Loyalist Burial Ground
St. Stephen, New Brunswick
Located on the east side of King Street in St. Stephen, New Brunswick, Lot #13 was given by Captain Nehemiah Marks to the Rector, Wardens and Vestry of the Church of England Parish to be used as a burial ground. Following restoration of the cemetery, a memorial to the early settlers was unveiled in 2008.
On the 28th June 2006 the Loyalist Burial Ground was designated a Local Historic Place for being the final resting place of many Loyalists and for being one of the oldest cemeteries in the St. Stephen area.

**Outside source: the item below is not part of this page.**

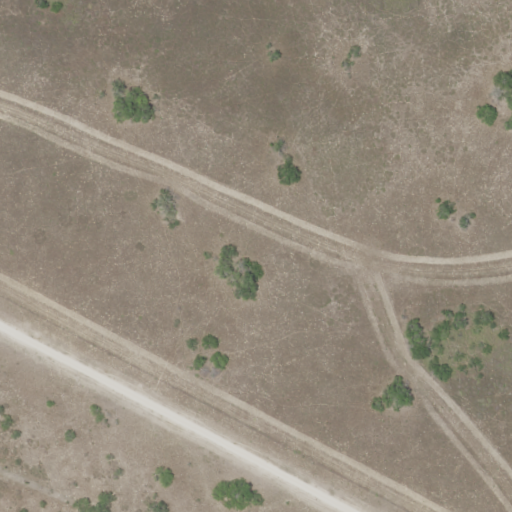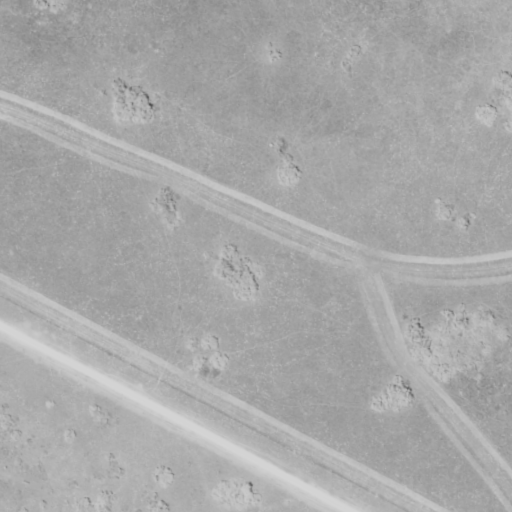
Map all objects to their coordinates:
road: (153, 430)
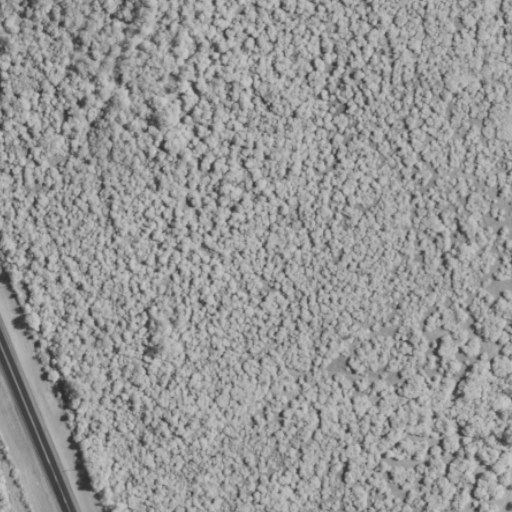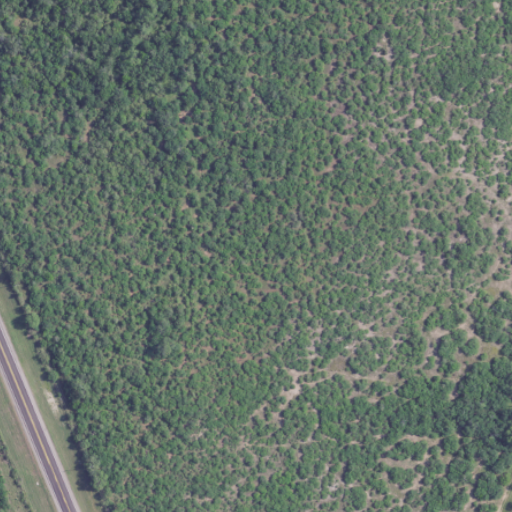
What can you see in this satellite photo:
road: (35, 424)
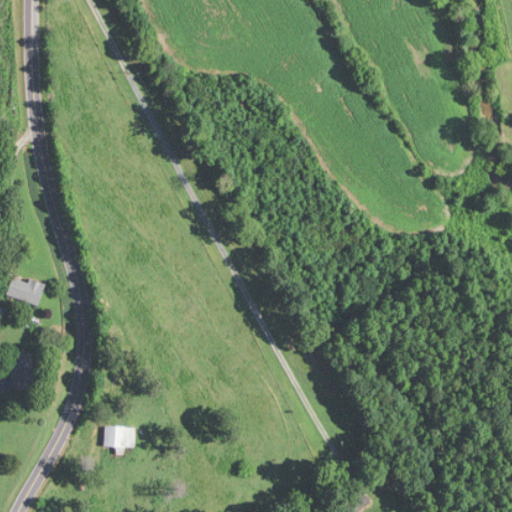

In 1784, by a grant under the Great Seal of Nova Scotia, the Loyalists were granted Garden Lots in the Jones Division. Lot# 13 on the east side of King’s Mast Road, known now as King Street, was granted to James Waller, who was an Armed Boatman under the command of Captain Nehemiah Marks. All lots were 6 rods wide and 23 rods deep (30.5m by 115.5m). Captain Nehemiah Marks purchased the lot for 5 pounds and conveyed it to the Rector, Wardens and Vestry of the Church of England Parish to be used as a burial ground. The burial ground continued to be used until 1859 when the St. Stephen Rural Cemetery opened and many of the remains in the Loyalist Cemetery were relocated there.
Source: Loyalist Burial Ground, Canada’s Historic Places.
The Loyalist Burial Ground served St. Stephen until 1863, and marks the final resting place for these early pioneers. However it subsequently fell into disrepair. In 2004, Town Council undertook to transfer legal possession of the Burial Ground from the Anglican Church to the Town. In 2005, the Loyalist Burial Ground Restoration Committee began work to raise community support and raise funds to restore the site and provide long overdue respect for these founding mothers and fathers. The restoration work culminated with unveiling of a memorial stone on August 3, 2008.
Source: Town of St. Stephen 2013 Community Profile Book
Inscription on Plaque:
Loyalist Burial Ground, 1784-1859
At the end of the American Revolution, Loyalists were forced to flee for their lives. On May 23, 1784, a destitute group of about 200 including men, women and children led by Capt. Nehemiah Marks, steered up the St. Croix River to the head of tide and landed on the Canadian banks of the St. Croix River.
For their loyalty, King George III granted them land, which over time they made prosperous. A large community grew around shipbuilding and lumbering industries. It became the Town of St. Stephen in 1871.
This monument recognizes the founders of our community, their spouses and their progeny who also are buried here. These men and women struggled and succeeded. They created the foundation for all we enjoy today. We pray this hallowed ground serves as a contemporary reminder of their tenacity and hard work.